İTALYA:Ulusal Azınlıkların Korunmasına İlişkin Çerçeve Sözleşme’ye taraf olmasına rağmen Avrupa Bölgesel veya Azınlık Dilleri Şartı’nı imzaladı ancak onaylamadı. Resmi dil İtalyanca. Ancak, Arnavut, Katalan, Alman, Yunan, Sloven ve Hırvat Toplulukları ile Fransızca, Güneydoğu ve Provence Fransızca’sı, Ladino, Friulice, Sardunyaca konuşan nüfusların dil ve kültürleri korunuyor. Kamu belgeleri, azınlık bölgelerinde iki dilde hazırlanıyor ama İtalyanca olan geçerli sayılıyor. Azınlık dillerinde radyo ve televizyon yayınları yapılabiliyor. Anaokullarından itibaren ilköğretimde İtalyanca ile beraber talep olması halinde azınlık dillerinin eğitim aracı olarak kullanılması mümkün. Genel kurallar İtalyan Milli Eğitim Bakanlığı’nca tespit ediliyor.

— Veri Seti İçeriği —

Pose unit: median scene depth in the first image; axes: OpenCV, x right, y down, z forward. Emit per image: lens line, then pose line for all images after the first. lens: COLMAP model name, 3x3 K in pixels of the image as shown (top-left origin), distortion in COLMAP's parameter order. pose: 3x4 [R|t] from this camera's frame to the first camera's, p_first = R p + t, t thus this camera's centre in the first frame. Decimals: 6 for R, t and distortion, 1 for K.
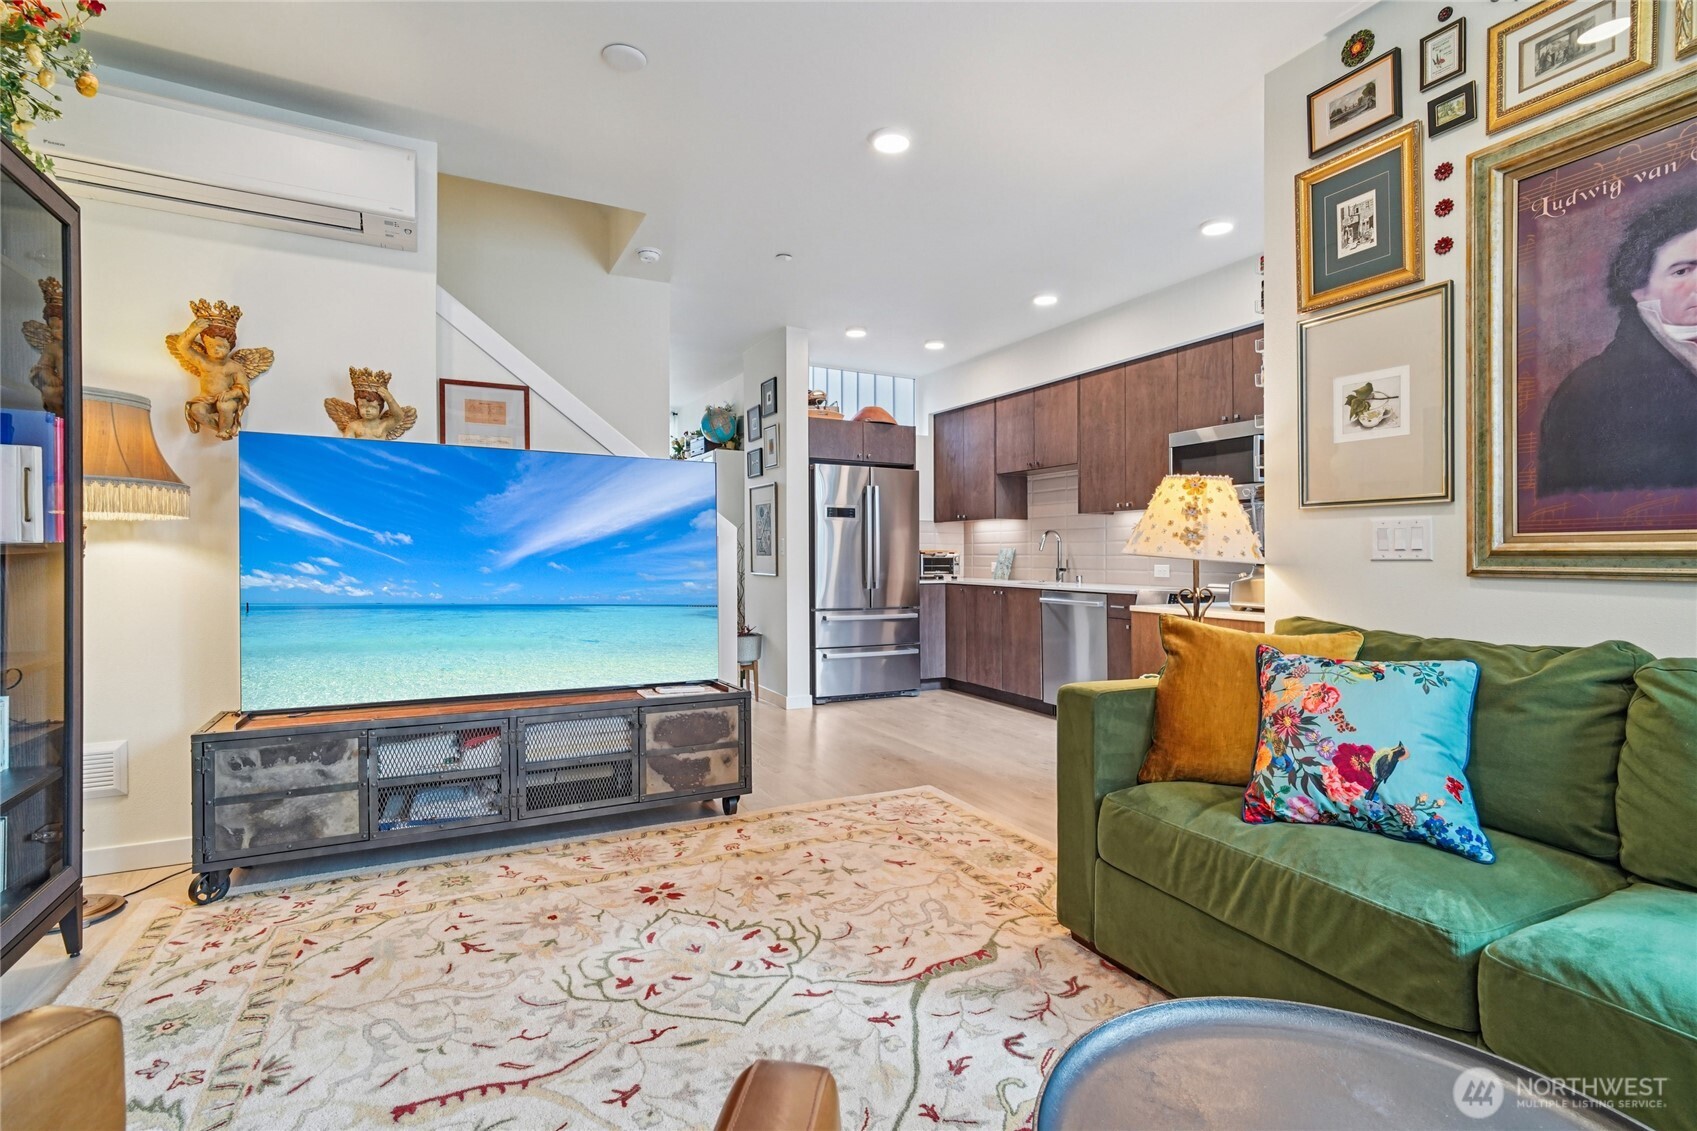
lens RADIAL K [[801.3, 0, 854.1], [0, 801.3, 559.1], [0, 0, 1]] dist [-0.016323, 0.011009]
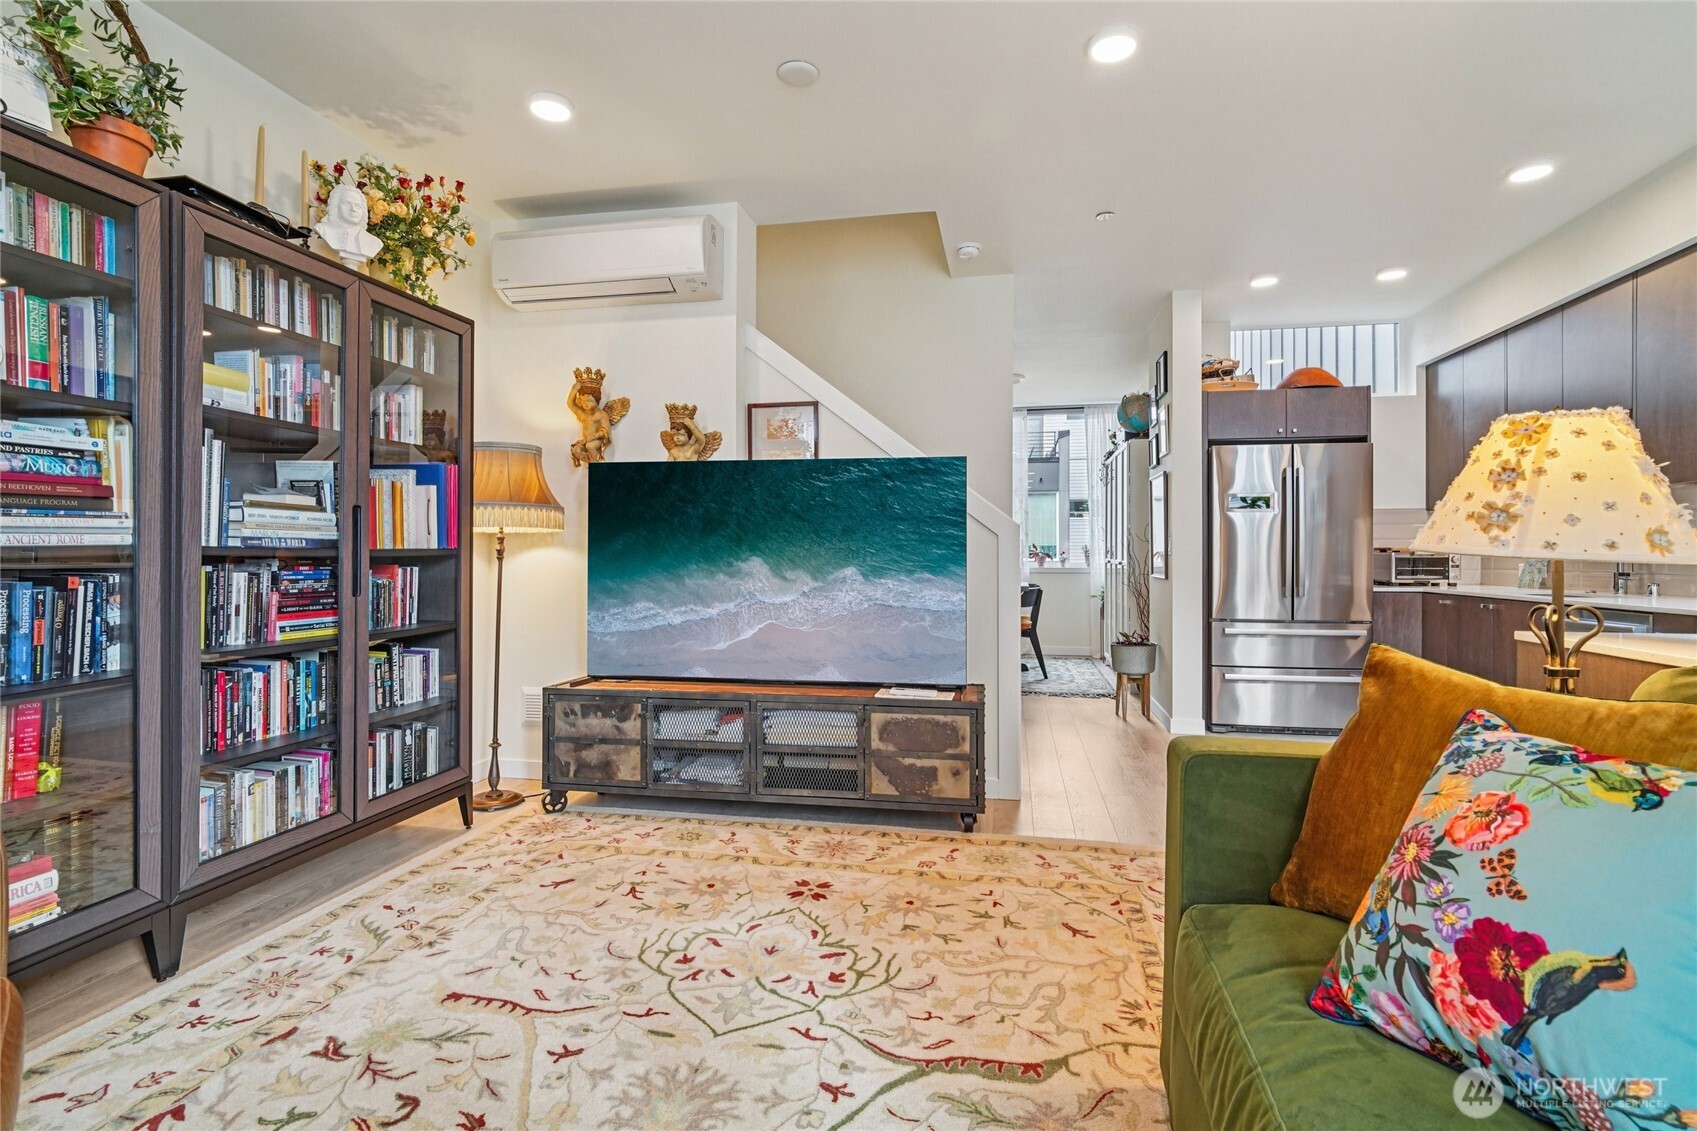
lens RADIAL K [[801.3, 0, 860.7], [0, 801.3, 563.0], [0, 0, 1]] dist [-0.016323, 0.011009]
pose [[0.781405, 0.000000, -0.624024, 0.368712], [0.001613, 0.999997, 0.002020, 0.002896], [0.624022, -0.002585, 0.781403, 0.214003]]
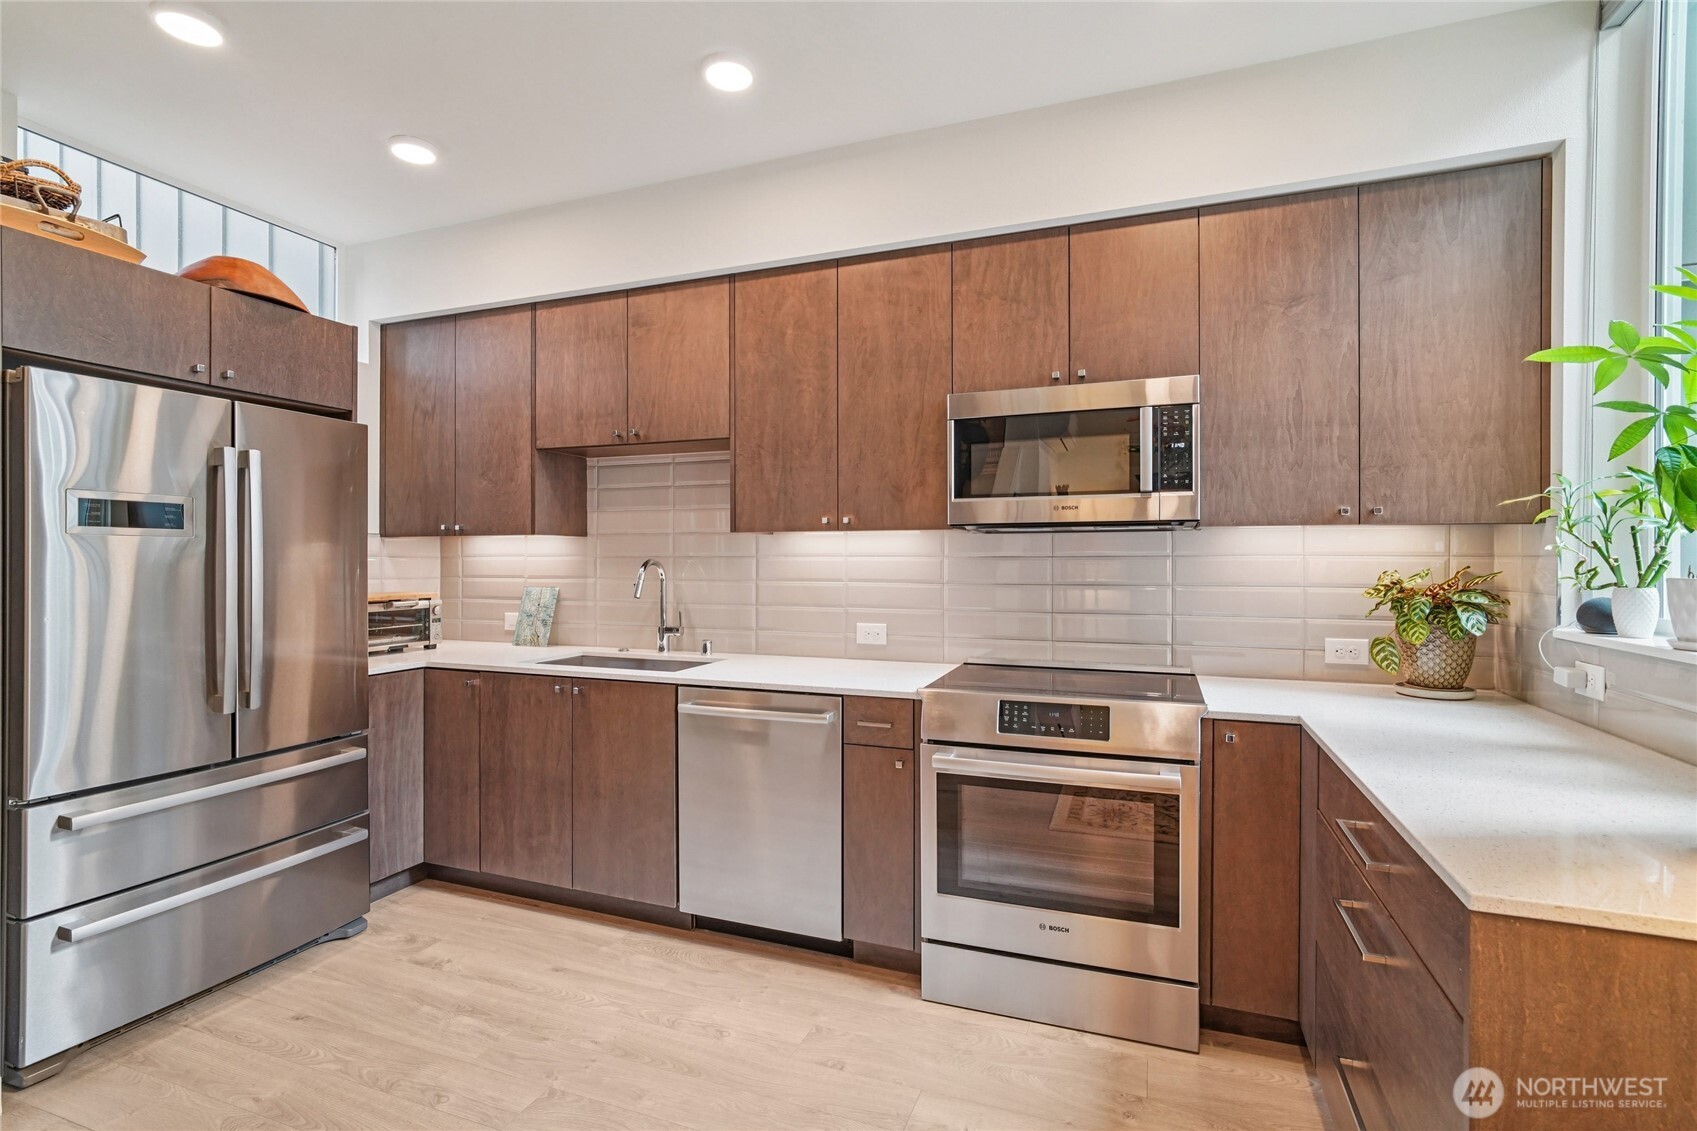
lens RADIAL K [[801.3, 0, 858.8], [0, 801.3, 551.6], [0, 0, 1]] dist [-0.016323, 0.011009]
pose [[0.748178, 0.005403, 0.663476, -0.018807], [0.003698, 0.999917, -0.012313, -0.070173], [-0.663488, 0.011665, 0.748096, 1.025358]]
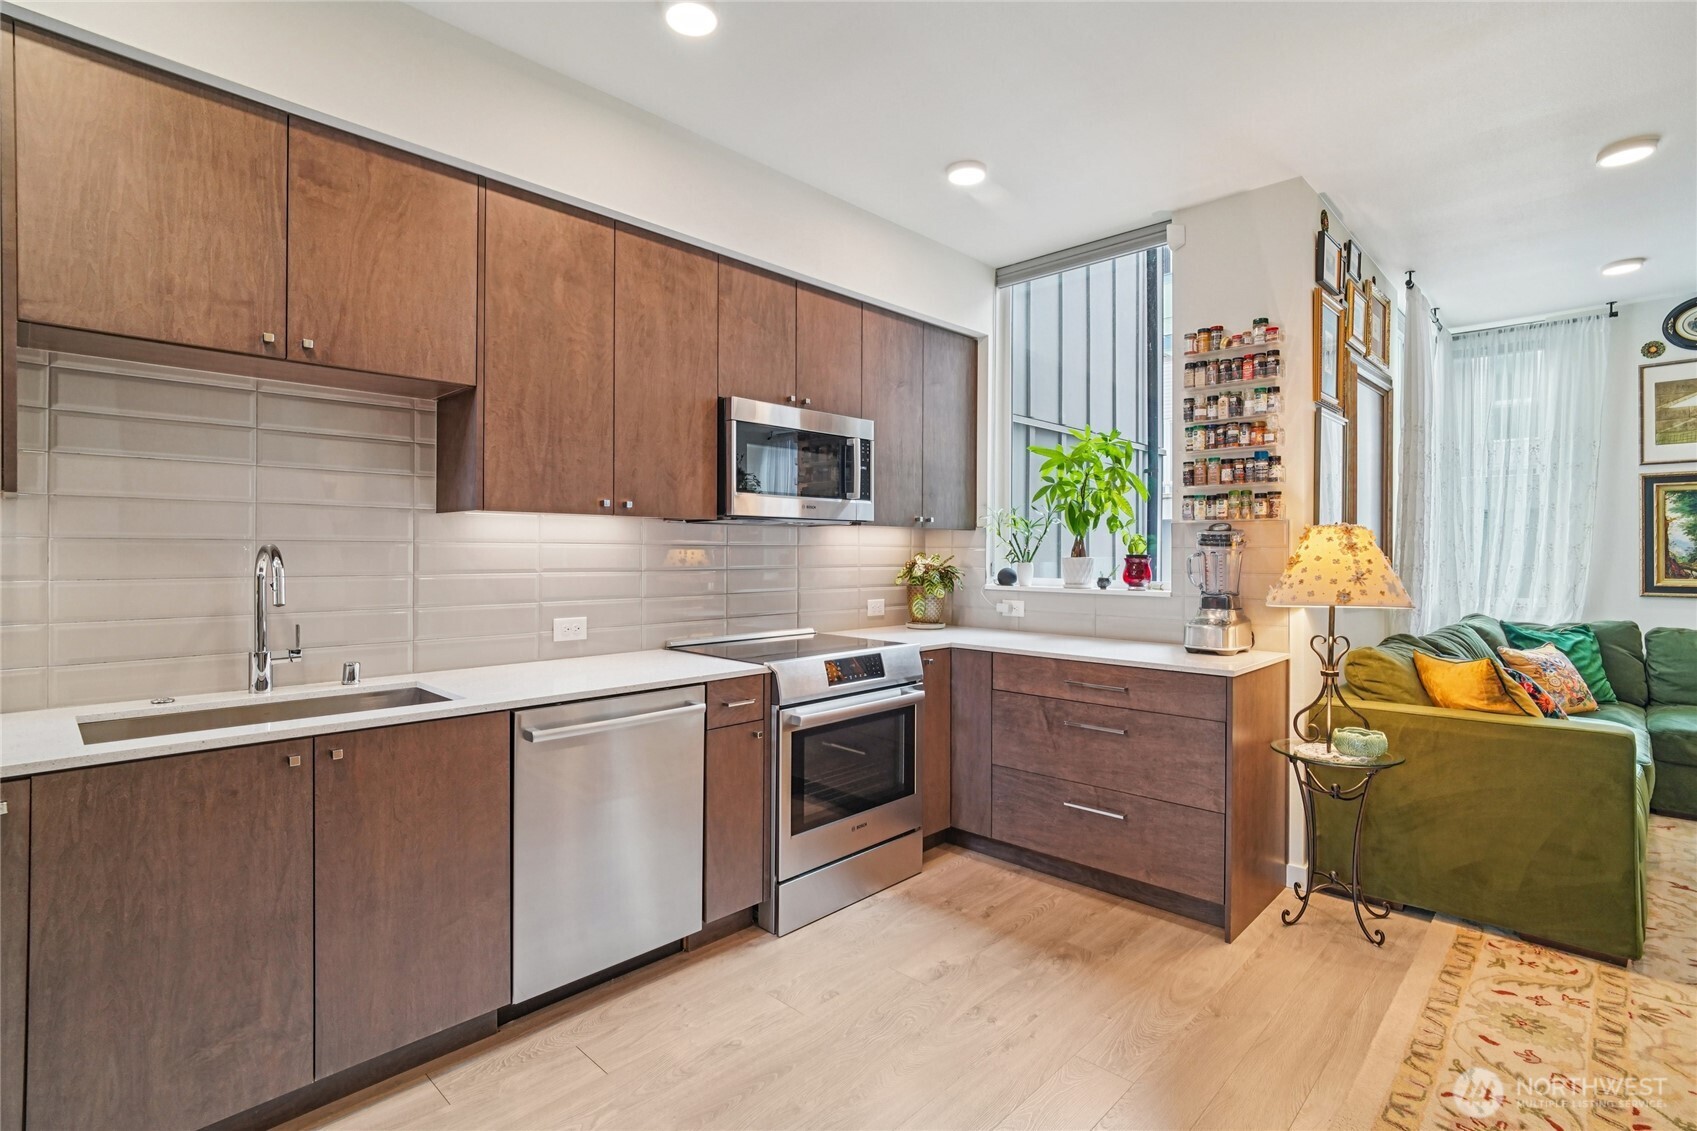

— Görev Yönergesi —
İtalya'daki azınlık dilleriyle ilgili alıntıya göre, azınlık dillerinin okullarda hangi koşulla ve hangi kademeden itibaren eğitim aracı olarak kullanılabildiğini lütfen bir ila üç cümleyle açıklayın. Bu öğeler başka bir kaynaktan alınmıştır.

— Alıştırma Cevabı —
Azınlık dilleri, talep olması halinde anaokullarından itibaren ilköğretimde İtalyanca ile birlikte eğitim aracı olarak kullanılabiliyor. Bu konudaki genel kuralları İtalyan Milli Eğitim Bakanlığı belirliyor.